Mengacu pada perjanjian kerangka kerja mengenai hubungan diplomatik, Kementerian Luar Negeri Rusia juga menyatakan bahwa pihak berwenang Ukraina gagal melindungi staf dipplomatik Rusia dari berbagai ancaman.
“Pihak berwenang Kiev telah gagal untuk bertindak atas ancaman-ancaman ini dan untuk melindungi para diplomat Rusia terlepas dari kewajiban mereka di bawah Konvensi Wina,” tutur Kementerian Luar Negeri Rusia.
“Dalam keadaan saat ini, prioritas utama kami adalah untuk menjaga diplomat Rusia dan staf Kedutaan Besar dan Konsulat Jenderal. Untuk melindungi hidup dan keselamatan mereka, pimpinan Rusia telah memutuskan untuk mengevakuasi personel misi asing Rusia di Ukraina,” sambungnya.
Langkah itu dilakukan sehari setelah Rusia mengakui Republik Rakyat Donetsk (DPR) dan Lugansk (LPR), yang memisahkan diri dari Ukraina pada 2014 setelah peristiwa Maidan dan kudeta di Kiev.
Menjelaskan keputusan itu, Presiden Rusia Vladimir Putin mengklaim pengakuan itu diperlukan karena pihak berwenang Ukraina telah menyerah pada negosiasi dan berusaha untuk mengambil kembali wilayah yang memisahkan diri dengan paksa.
Kiev membantah mendukung solusi militer, sementara sekutu Baratnya menuduh Rusia merencanakan invasi habis-habisan ke Ukraina, yang ditolak Kremlin sebagai berita palsu.

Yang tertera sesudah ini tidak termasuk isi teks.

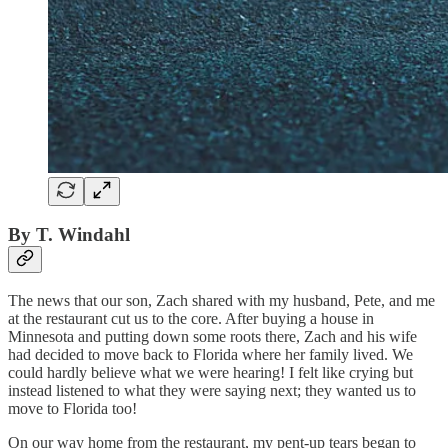
By T. Windahl
The news that our son, Zach shared with my husband, Pete, and me
at the restaurant cut us to the core. After buying a house in
Minnesota and putting down some roots there, Zach and his wife
had decided to move back to Florida where her family lived. We
could hardly believe what we were hearing! I felt like crying but
instead listened to what they were saying next; they wanted us to
move to Florida too!
On our way home from the restaurant, my pent-up tears began to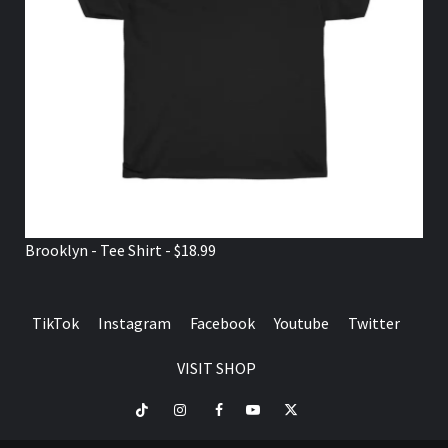
Brooklyn - Tee Shirt - $18.99
TikTok
Instagram
Facebook
Youtube
Twitter
VISIT SHOP
TikTok
Instagram
Facebook
Youtube
Twitter
VISIT
SHOP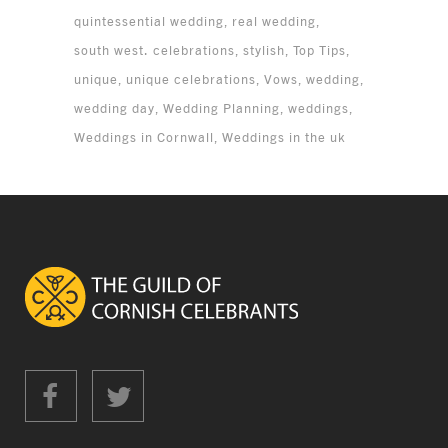
quintessential wedding
real wedding
south west. celebrations
stylish
Top Tips
unique
unique celebrations
Vows
wedding
wedding day
Wedding Planning
weddings
Weddings in Cornwall
Weddings in the uk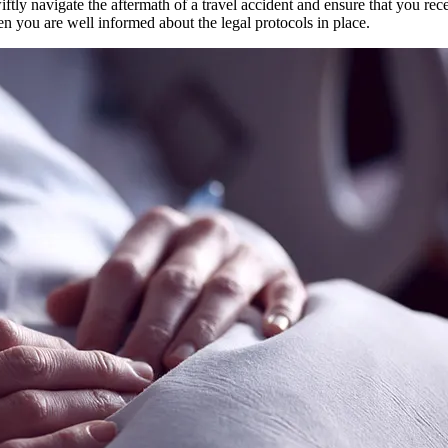
ftly navigate the aftermath of a travel accident and ensure that you rec
n you are well informed about the legal protocols in place.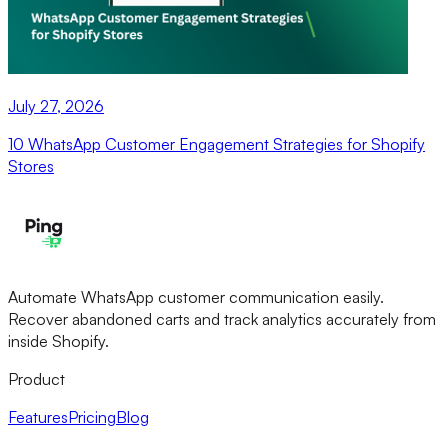
July 27, 2026
10 WhatsApp Customer Engagement Strategies for Shopify
Stores
Automate WhatsApp customer communication easily.
Recover abandoned carts and track analytics accurately from
inside Shopify.
Product
Features
Pricing
Blog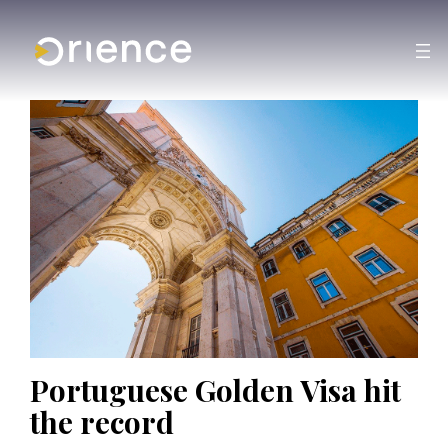
Portuguese Golden Visa hit
the record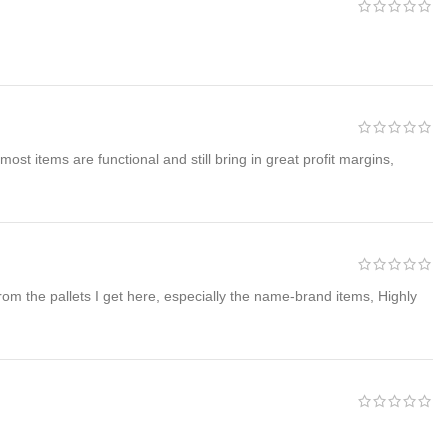
ost items are functional and still bring in great profit margins,
 from the pallets I get here, especially the name-brand items, Highly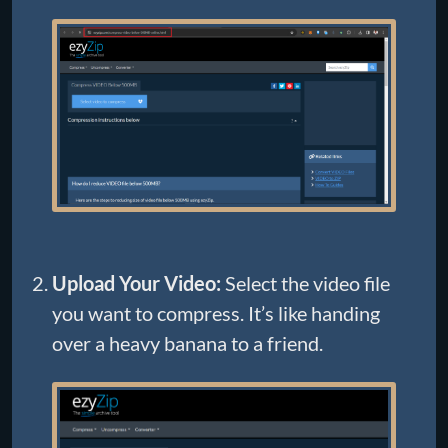
Upload Your Video:
Select the video file
you want to compress. It’s like handing
over a heavy banana to a friend.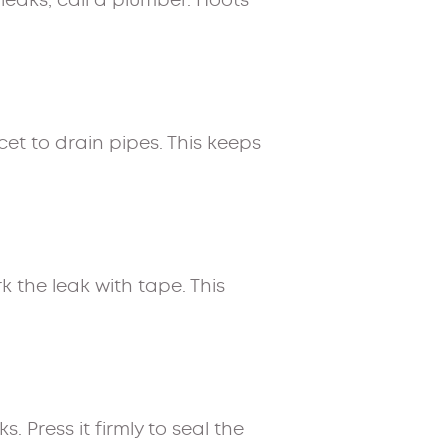
leaks, call a plumber. Hoots
cet to drain pipes. This keeps
k the leak with tape. This
 Press it firmly to seal the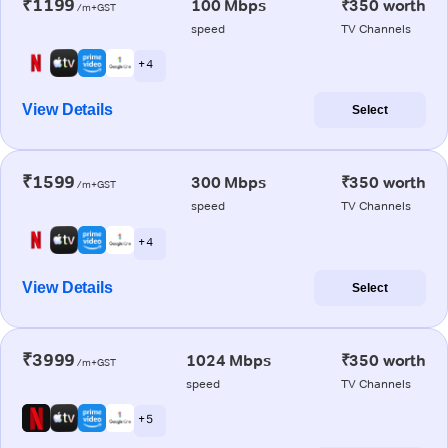
₹1199
100 Mbps
₹350 worth
/m+GST
speed
TV Channels
+ 4
View Details
Select
₹1599
300 Mbps
₹350 worth
/m+GST
speed
TV Channels
+ 4
View Details
Select
₹3999
1024 Mbps
₹350 worth
/m+GST
speed
TV Channels
+ 5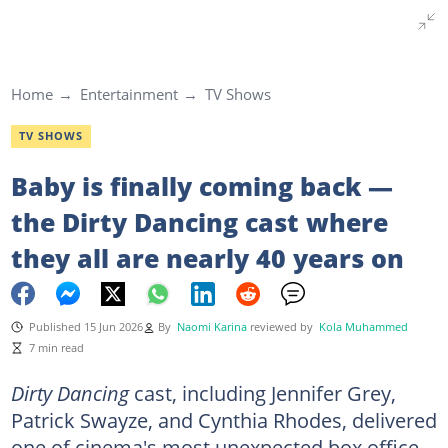
Home
Entertainment
TV Shows
TV SHOWS
Baby is finally coming back —
the Dirty Dancing cast where
they all are nearly 40 years on
Published 15 Jun 2026
By
Naomi Karina
reviewed by
Kola Muhammed
7 min read
Dirty Dancing
cast, including
Jennifer Grey,
Patrick Swayze, and Cynthia Rhodes, delivered
one of cinema's most unexpected box office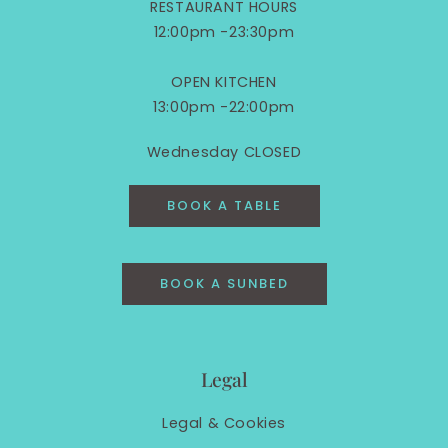
RESTAURANT HOURS
12:00pm -23:30pm
OPEN KITCHEN
13:00pm -22:00pm
Wednesday CLOSED
BOOK A TABLE
BOOK A SUNBED
Legal
Legal &
Cookies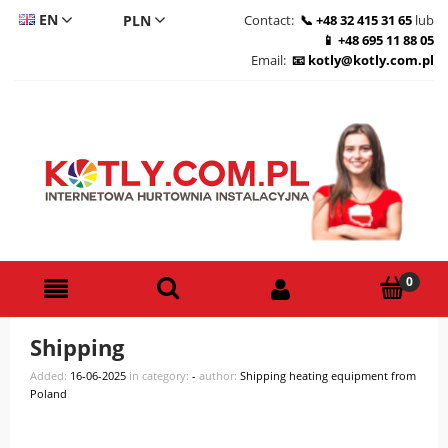
EN
Contact:
+48 32 415 31 65
lub
+48 695 11 88 05
CS
Email:
kotly@kotly.com.pl
DE
PL
Shipping
Added:
16-06-2025
in category:
-
author:
Shipping heating equipment from
Poland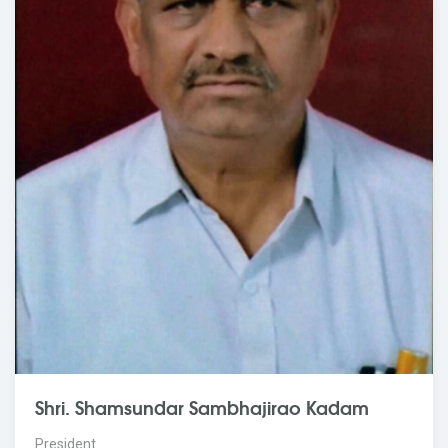
Shri. Shamsundar Sambhajirao Kadam
President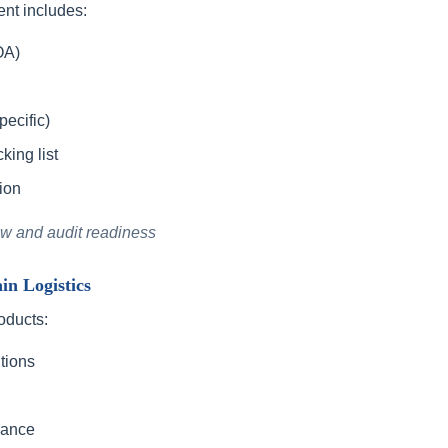
nt includes:
OA)
ecific)
ing list
ion
ew and audit readiness
n Logistics
oducts:
tions
rance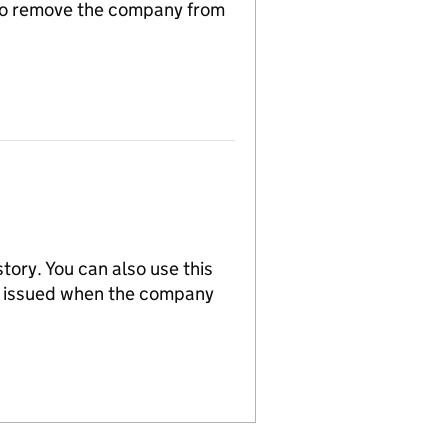
n to remove the company from
tory. You can also use this
re issued when the company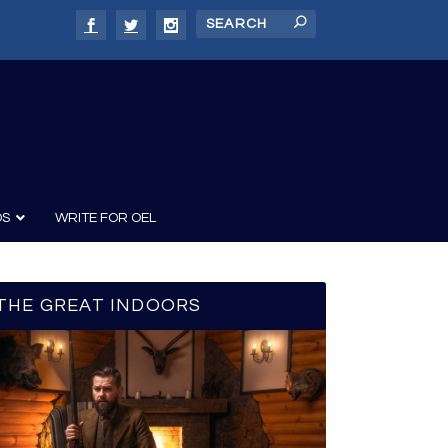
DS
WRITE FOR OEL
THE GREAT INDOORS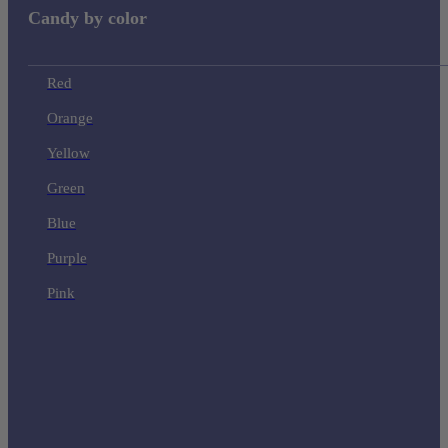
Candy by color
Red
Orange
Yellow
Green
Blue
Purple
Pink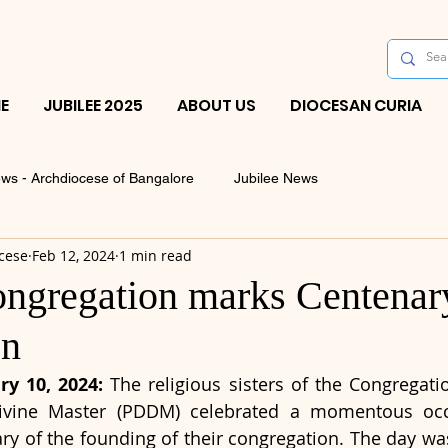
E
JUBILEE 2025
ABOUT US
DIOCESAN CURIA
ws - Archdiocese of Bangalore
Jubilee News
cese
Feb 12, 2024
1 min read
gregation marks Centenar
on
y 10, 2024: 
The religious sisters of the Congregatio
Divine Master (PDDM) celebrated a momentous occ
y of the founding of their congregation. The day was f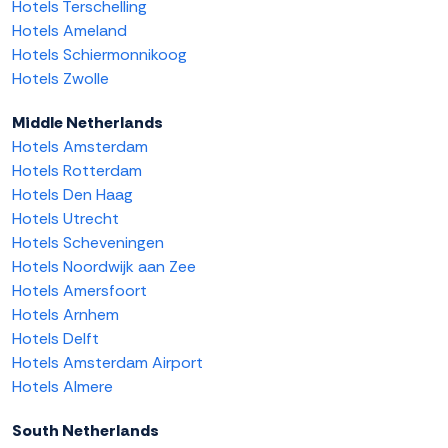
Hotels Terschelling
Hotels Ameland
Hotels Schiermonnikoog
Hotels Zwolle
Middle Netherlands
Hotels Amsterdam
Hotels Rotterdam
Hotels Den Haag
Hotels Utrecht
Hotels Scheveningen
Hotels Noordwijk aan Zee
Hotels Amersfoort
Hotels Arnhem
Hotels Delft
Hotels Amsterdam Airport
Hotels Almere
South Netherlands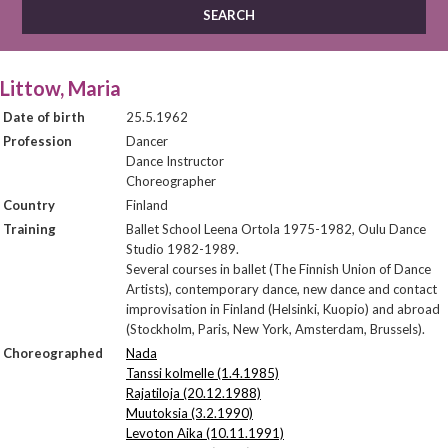
Littow, Maria
Date of birth
25.5.1962
Profession
Dancer
Dance Instructor
Choreographer
Country
Finland
Training
Ballet School Leena Ortola 1975-1982, Oulu Dance
Studio 1982-1989.
Several courses in ballet (The Finnish Union of Dance
Artists), contemporary dance, new dance and contact
improvisation in Finland (Helsinki, Kuopio) and abroad
(Stockholm, Paris, New York, Amsterdam, Brussels).
Choreographed
Nada
Tanssi kolmelle (1.4.1985)
Rajatiloja (20.12.1988)
Muutoksia (3.2.1990)
Levoton Aika (10.11.1991)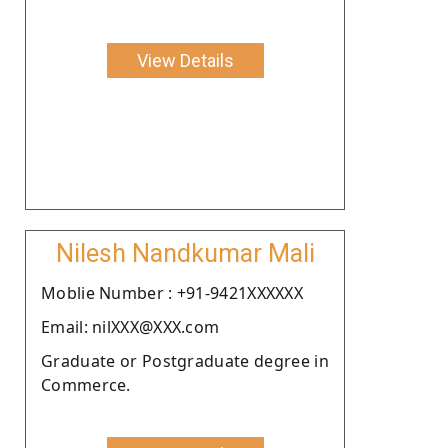
View Details
Nilesh Nandkumar Mali
Moblie Number : +91-9421XXXXXX
Email: nilXXX@XXX.com
Graduate or Postgraduate degree in
Commerce.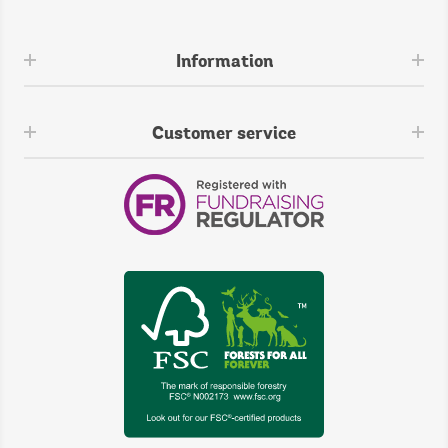
Information
Customer service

DPR dan LPR menuduh Kiev bersiap melancarkan operasi militer, menyatakan pasukan Ukraina menembaki posisi mereka dengan artileri berat, dan melancarkan serangan terhadap infrastruktur lokal.
Para pejabat Ukraina berbagai menolak tuduhan tersebut, mengklaim bahwa Kiev tidak memiliki rencana untuk merebut kembali kedua wilayah itu dengan paksa dan menegaskan sejumlah serangan dilakukan oleh para separatis itu sendiri.